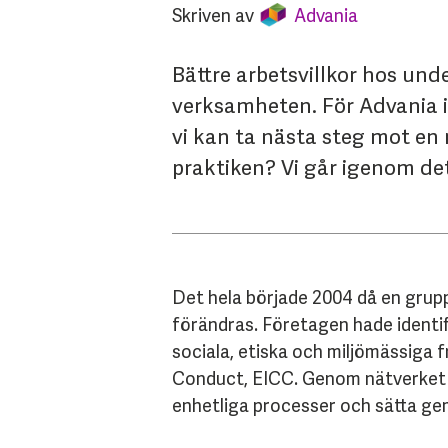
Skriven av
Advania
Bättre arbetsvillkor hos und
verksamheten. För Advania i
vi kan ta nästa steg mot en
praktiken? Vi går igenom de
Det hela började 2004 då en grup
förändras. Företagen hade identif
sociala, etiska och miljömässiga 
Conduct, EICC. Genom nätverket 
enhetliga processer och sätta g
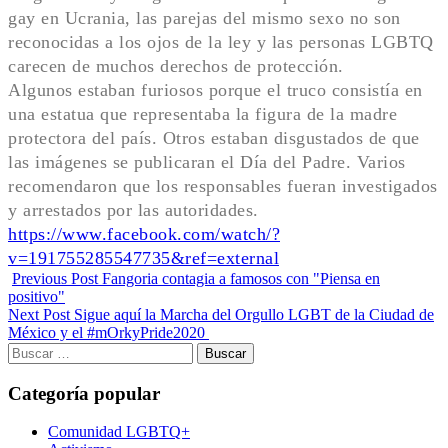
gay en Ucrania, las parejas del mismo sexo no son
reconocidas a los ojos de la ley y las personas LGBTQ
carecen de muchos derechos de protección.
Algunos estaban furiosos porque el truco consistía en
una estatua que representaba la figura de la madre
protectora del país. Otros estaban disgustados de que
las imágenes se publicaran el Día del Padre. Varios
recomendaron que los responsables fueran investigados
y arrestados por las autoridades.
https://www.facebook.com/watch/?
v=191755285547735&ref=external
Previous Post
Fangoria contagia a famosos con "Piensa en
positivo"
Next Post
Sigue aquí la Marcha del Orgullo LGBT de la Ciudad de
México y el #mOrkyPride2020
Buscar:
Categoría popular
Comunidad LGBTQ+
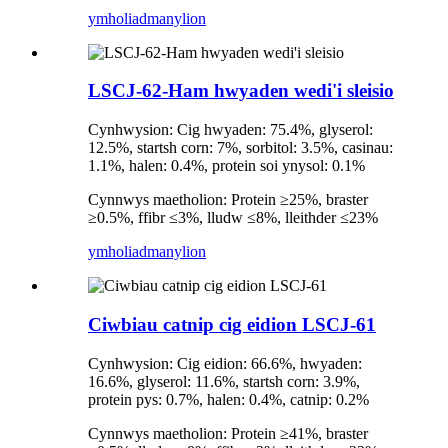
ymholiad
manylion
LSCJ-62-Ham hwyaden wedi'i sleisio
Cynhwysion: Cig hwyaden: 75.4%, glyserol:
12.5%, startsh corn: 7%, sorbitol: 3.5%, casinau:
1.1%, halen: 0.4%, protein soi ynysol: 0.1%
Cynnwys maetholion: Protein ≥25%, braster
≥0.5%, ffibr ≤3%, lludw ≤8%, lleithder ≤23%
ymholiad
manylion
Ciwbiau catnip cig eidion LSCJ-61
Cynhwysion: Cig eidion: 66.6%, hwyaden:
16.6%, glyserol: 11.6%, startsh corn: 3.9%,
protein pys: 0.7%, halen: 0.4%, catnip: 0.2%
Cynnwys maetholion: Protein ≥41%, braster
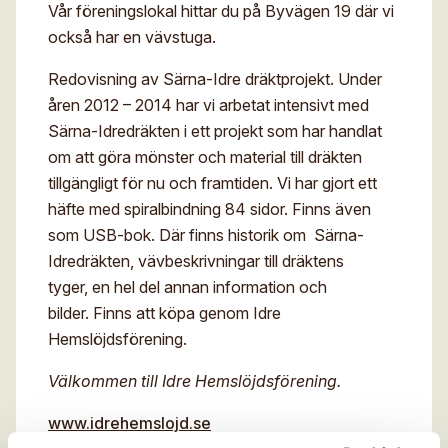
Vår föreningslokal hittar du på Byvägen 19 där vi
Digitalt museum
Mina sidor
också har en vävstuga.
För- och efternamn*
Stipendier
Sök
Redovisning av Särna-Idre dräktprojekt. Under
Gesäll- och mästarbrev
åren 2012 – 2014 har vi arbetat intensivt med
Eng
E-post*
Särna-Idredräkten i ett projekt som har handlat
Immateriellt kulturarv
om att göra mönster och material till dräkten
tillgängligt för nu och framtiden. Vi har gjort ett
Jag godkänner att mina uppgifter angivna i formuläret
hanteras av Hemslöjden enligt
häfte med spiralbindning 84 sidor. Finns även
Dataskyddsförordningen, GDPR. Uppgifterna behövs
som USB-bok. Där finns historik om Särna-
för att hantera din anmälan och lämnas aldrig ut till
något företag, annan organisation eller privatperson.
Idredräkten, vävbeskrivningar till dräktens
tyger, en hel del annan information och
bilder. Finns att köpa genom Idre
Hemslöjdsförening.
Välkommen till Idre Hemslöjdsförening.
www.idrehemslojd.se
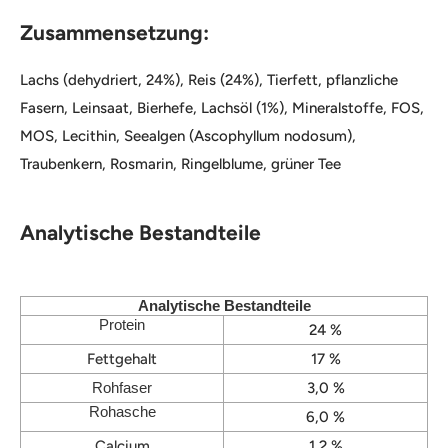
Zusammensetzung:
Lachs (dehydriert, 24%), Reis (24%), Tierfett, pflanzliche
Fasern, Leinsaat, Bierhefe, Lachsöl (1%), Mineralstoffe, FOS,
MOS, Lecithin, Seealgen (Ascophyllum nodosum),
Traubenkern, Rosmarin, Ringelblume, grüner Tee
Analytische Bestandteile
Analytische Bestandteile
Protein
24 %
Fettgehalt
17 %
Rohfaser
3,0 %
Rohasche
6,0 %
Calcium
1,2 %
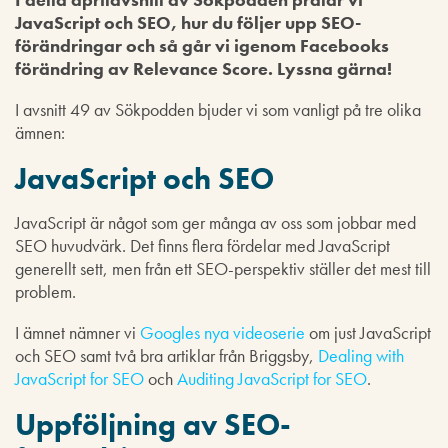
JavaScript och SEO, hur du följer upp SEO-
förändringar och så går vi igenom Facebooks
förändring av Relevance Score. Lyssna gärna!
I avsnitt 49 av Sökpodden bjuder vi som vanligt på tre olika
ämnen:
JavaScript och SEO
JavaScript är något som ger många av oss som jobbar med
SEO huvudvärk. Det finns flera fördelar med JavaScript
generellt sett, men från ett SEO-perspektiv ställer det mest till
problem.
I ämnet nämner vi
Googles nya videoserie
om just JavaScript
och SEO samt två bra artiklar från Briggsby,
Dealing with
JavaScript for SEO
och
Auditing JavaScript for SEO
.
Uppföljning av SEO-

=== WORK TASK ===
Reproduce exactly, with no pictures, the lines above from the one holding "Idredräkten, vävbeskrivningar till dräktens" to the one holding "Dealing with", inclusive.

=== EXERCISE OUTPUT ===
Idredräkten, vävbeskrivningar till dräktens
tyger, en hel del annan information och
bilder. Finns att köpa genom Idre
Hemslöjdsförening.
Välkommen till Idre Hemslöjdsförening.
www.idrehemslojd.se
Zusammensetzung:
Lachs (dehydriert, 24%), Reis (24%), Tierfett, pflanzliche
Fasern, Leinsaat, Bierhefe, Lachsöl (1%), Mineralstoffe, FOS,
MOS, Lecithin, Seealgen (Ascophyllum nodosum),
Traubenkern, Rosmarin, Ringelblume, grüner Tee
Analytische Bestandteile
Analytische Bestandteile
Protein
24 %
Fettgehalt
17 %
Rohfaser
3,0 %
Rohasche
6,0 %
Calcium
1,2 %
JavaScript och SEO, hur du följer upp SEO-
förändringar och så går vi igenom Facebooks
förändring av Relevance Score. Lyssna gärna!
I avsnitt 49 av Sökpodden bjuder vi som vanligt på tre olika
ämnen:
JavaScript och SEO
JavaScript är något som ger många av oss som jobbar med
SEO huvudvärk. Det finns flera fördelar med JavaScript
generellt sett, men från ett SEO-perspektiv ställer det mest till
problem.
I ämnet nämner vi
Googles nya videoserie
om just JavaScript
och SEO samt två bra artiklar från Briggsby,
Dealing with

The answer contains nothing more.